On August 6, 2012, our oldest son, Robert, died at the age of 50 of advanced prostate cancer. On top of this stunning loss I was diagnosed in July 2012 with non-Hodgkin's Lymphoma. These experiences left our entire family to rethink our goals and the lives ahead of us.
As I thought of our son's death and my cancer, I realized there might be things I should do soon, special projects perhaps, that would be a good distraction from our grief and challenges. While I did not have a terminal diagnosis, I knew that life can change each day, and that time is always precious. With this in mind, and with a strong interest in woodworking, I remembered a project I always intended to pursue: building a portable ice fishing shelter.
This plan appeared in the January 1995 issue of Field & Stream magazine. I found it back then while waiting for my haircut at a Great Clips salon. General building instructions were included in the article along with a list of materials for both the shelter and the sled underneath. I kept the article and put it away for safe keeping.
Then, 18 years later, in January 2013, and with most of the materials gathered in my garage workshop, I began a monthlong process of constructing the shelter. I spent almost every day working on this project. Late each afternoon I'd come into the house tired and cold (there's no heat in my shop), but pleased that I was finally on my way with the shelter and all it promised for the future. I knew our son would be pleased to see this project take shape.

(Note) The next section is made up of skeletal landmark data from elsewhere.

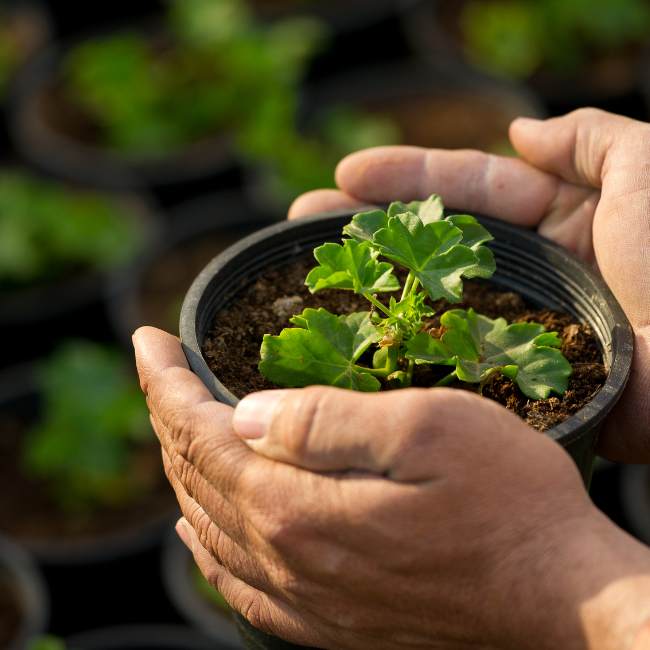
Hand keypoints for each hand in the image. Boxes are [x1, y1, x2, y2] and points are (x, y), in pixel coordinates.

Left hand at [134, 328, 649, 649]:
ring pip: (210, 528)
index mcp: (300, 508)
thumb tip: (246, 417)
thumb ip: (327, 422)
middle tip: (158, 370)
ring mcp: (307, 600)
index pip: (201, 435)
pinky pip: (239, 585)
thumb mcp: (426, 430)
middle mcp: (289, 562)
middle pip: (197, 480)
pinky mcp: (331, 621)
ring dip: (182, 471)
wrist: (560, 594)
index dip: (166, 383)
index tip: (147, 341)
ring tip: (173, 426)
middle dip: (167, 416)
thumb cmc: (507, 500)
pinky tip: (197, 529)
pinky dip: (206, 545)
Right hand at [290, 108, 649, 463]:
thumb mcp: (648, 170)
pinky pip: (447, 352)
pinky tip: (354, 336)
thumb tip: (520, 130)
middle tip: (302, 220)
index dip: (404, 177)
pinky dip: (401, 344)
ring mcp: (514, 323)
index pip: (467, 186)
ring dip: (372, 282)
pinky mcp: (510, 375)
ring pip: (430, 293)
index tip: (344, 175)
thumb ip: (590, 138)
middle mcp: (529, 268)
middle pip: (433, 239)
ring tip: (310, 271)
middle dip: (368, 225)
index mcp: (558, 217)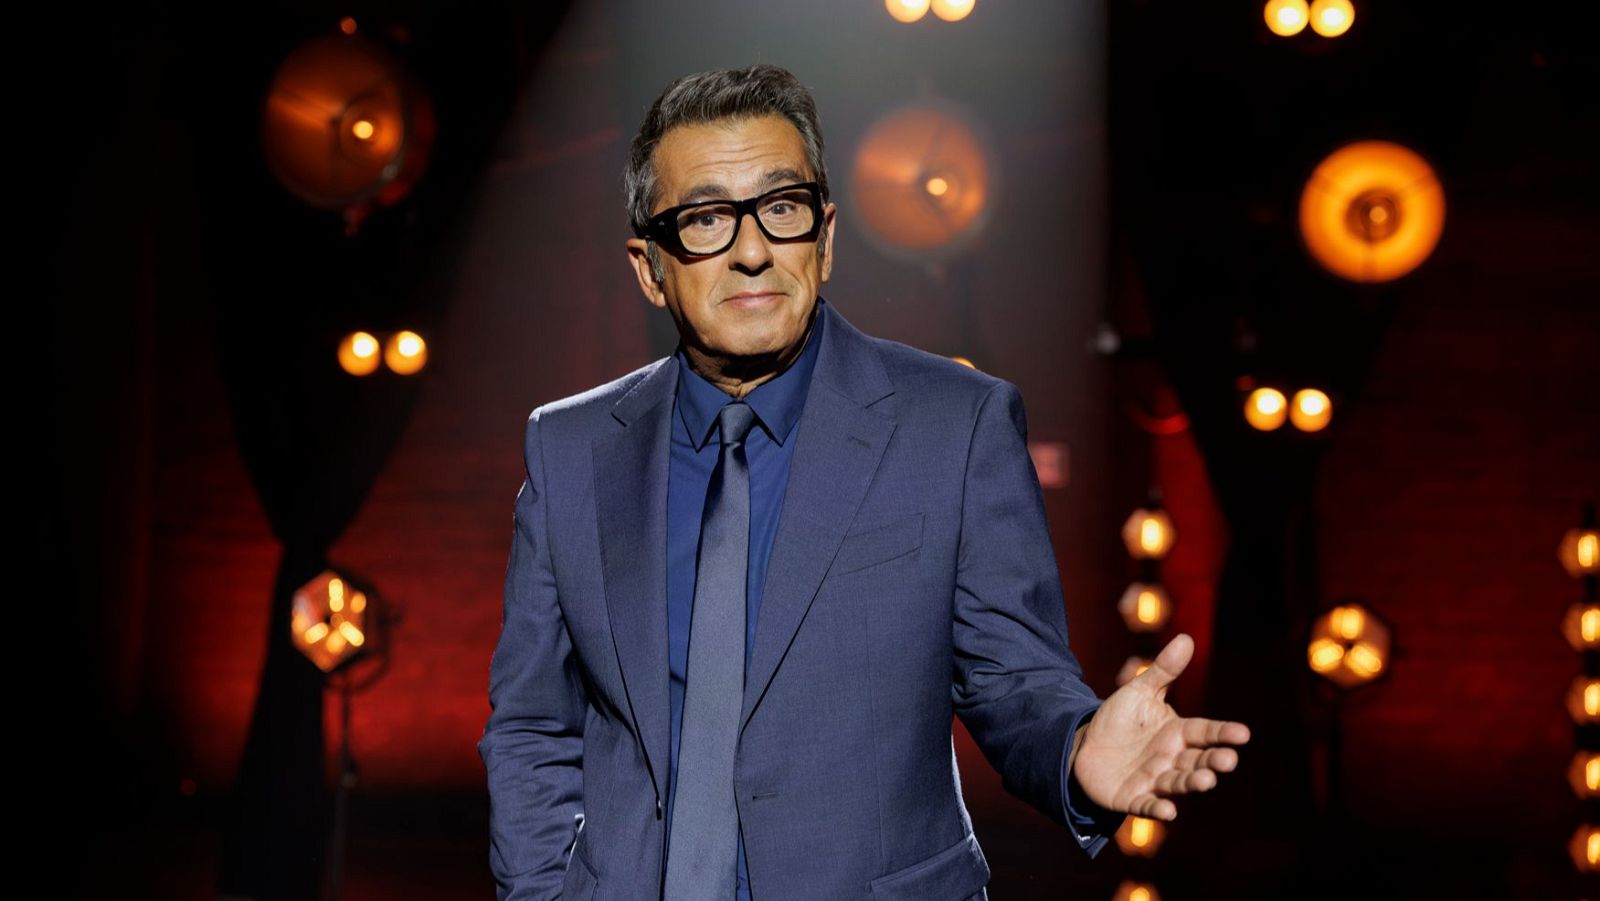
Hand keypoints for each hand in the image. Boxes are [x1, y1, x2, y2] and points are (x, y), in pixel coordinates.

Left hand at [1071, 633, 1249, 820]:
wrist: (1086, 745)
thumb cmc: (1120, 719)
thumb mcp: (1139, 691)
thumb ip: (1163, 670)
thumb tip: (1187, 638)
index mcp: (1177, 733)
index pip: (1205, 732)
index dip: (1223, 733)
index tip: (1243, 733)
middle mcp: (1172, 759)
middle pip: (1197, 760)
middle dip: (1213, 761)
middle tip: (1228, 760)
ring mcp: (1154, 780)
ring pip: (1178, 784)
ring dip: (1192, 784)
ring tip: (1206, 781)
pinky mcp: (1133, 798)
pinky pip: (1148, 805)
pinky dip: (1158, 810)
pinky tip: (1168, 813)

Along the way I made several changes to the original plan: I used a pair of 10-by-20-inch hinged doors for the floor. I installed carpet, air vents and S-hooks, which double as coat racks. I inserted 8-inch round porthole windows on two walls. I attached skis (purchased at an antique shop) to the floor bracing underneath.

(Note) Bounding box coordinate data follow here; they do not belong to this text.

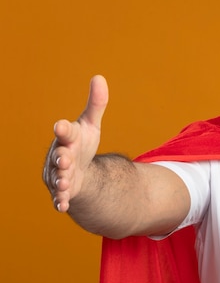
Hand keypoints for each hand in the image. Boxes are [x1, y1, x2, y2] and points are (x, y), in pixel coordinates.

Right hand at [43, 75, 108, 211]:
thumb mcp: (90, 125)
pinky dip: (60, 200)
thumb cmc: (80, 145)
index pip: (65, 132)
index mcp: (67, 138)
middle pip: (59, 156)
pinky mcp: (62, 191)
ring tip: (65, 182)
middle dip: (61, 158)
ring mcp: (58, 174)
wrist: (75, 170)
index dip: (63, 129)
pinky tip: (63, 205)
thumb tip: (99, 77)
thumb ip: (95, 105)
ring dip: (60, 180)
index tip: (61, 124)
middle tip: (65, 159)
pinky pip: (59, 196)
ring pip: (57, 177)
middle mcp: (59, 156)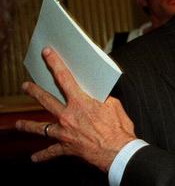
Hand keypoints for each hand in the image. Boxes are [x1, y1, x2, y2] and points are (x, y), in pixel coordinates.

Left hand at [15, 47, 136, 172]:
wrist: (118, 151)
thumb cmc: (119, 128)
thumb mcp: (114, 105)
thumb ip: (102, 98)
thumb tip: (97, 93)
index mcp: (80, 102)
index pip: (64, 78)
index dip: (55, 63)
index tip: (47, 53)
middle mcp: (68, 116)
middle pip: (46, 100)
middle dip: (35, 92)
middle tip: (26, 86)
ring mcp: (64, 132)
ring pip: (41, 127)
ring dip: (28, 125)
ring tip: (18, 124)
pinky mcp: (66, 147)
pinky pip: (51, 152)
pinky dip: (42, 155)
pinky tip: (34, 158)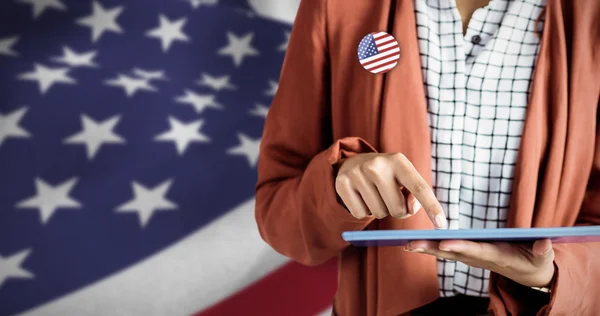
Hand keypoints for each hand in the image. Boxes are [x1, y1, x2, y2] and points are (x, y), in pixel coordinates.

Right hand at [334, 152, 446, 227]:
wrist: (353, 162)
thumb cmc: (386, 175)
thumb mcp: (403, 177)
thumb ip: (414, 194)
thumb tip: (410, 209)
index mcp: (398, 160)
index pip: (419, 187)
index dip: (432, 206)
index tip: (442, 223)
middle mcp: (377, 165)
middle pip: (397, 209)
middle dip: (397, 211)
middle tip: (389, 198)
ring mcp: (357, 173)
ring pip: (378, 214)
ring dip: (379, 210)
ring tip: (374, 194)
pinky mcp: (342, 184)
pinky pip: (360, 214)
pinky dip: (363, 212)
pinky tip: (361, 197)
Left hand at [404, 238, 555, 287]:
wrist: (531, 275)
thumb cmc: (537, 261)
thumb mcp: (544, 257)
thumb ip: (543, 250)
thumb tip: (543, 242)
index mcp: (499, 256)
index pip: (477, 251)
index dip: (460, 248)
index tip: (443, 245)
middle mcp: (481, 258)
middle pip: (454, 253)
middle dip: (432, 249)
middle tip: (410, 244)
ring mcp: (474, 258)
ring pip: (447, 253)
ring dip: (426, 249)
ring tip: (405, 244)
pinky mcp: (470, 255)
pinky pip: (447, 251)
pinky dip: (431, 248)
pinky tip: (414, 245)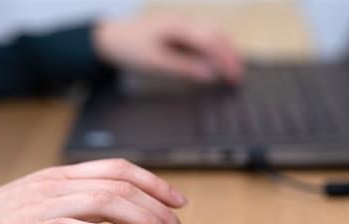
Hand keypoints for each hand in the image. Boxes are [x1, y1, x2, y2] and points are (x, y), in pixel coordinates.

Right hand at [0, 159, 191, 223]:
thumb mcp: (42, 204)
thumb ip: (77, 204)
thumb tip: (117, 218)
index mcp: (62, 177)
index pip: (119, 169)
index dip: (155, 182)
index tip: (179, 203)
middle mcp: (57, 184)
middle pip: (122, 187)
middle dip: (160, 210)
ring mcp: (44, 205)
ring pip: (106, 203)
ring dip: (144, 223)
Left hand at [94, 15, 242, 84]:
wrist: (110, 38)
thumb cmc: (129, 49)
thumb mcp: (155, 63)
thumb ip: (184, 68)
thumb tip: (209, 75)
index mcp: (178, 26)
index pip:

A small propane heater provides the shelter with heat. With two small folding chairs, food, minnows and gear, there is enough room for two adults to fish comfortably in any weather. My friend Jim of Chaska and I spent a good day recently on Elbow Lake off the Gunflint Trail with an air temperature of 6 below and windchill of 20 below. Even with all our gear piled on top of the collapsed shelter, we could still pull it nicely over the snow. Because I used half-inch exterior plywood and not the 3/8-inch stock noted in the original plan, my shelter is indeed heavier, but very sturdy. And the outfit slides easily into the bed of our pickup truck.
I found a great deal of satisfaction in building this shelter. I know Bob loved the outdoors as well, and his spirit is with us. Soon our youngest son, Matt, and my wife, Peg, will join me in ice fishing and hopefully grandkids, too. It will be good therapy for all of us.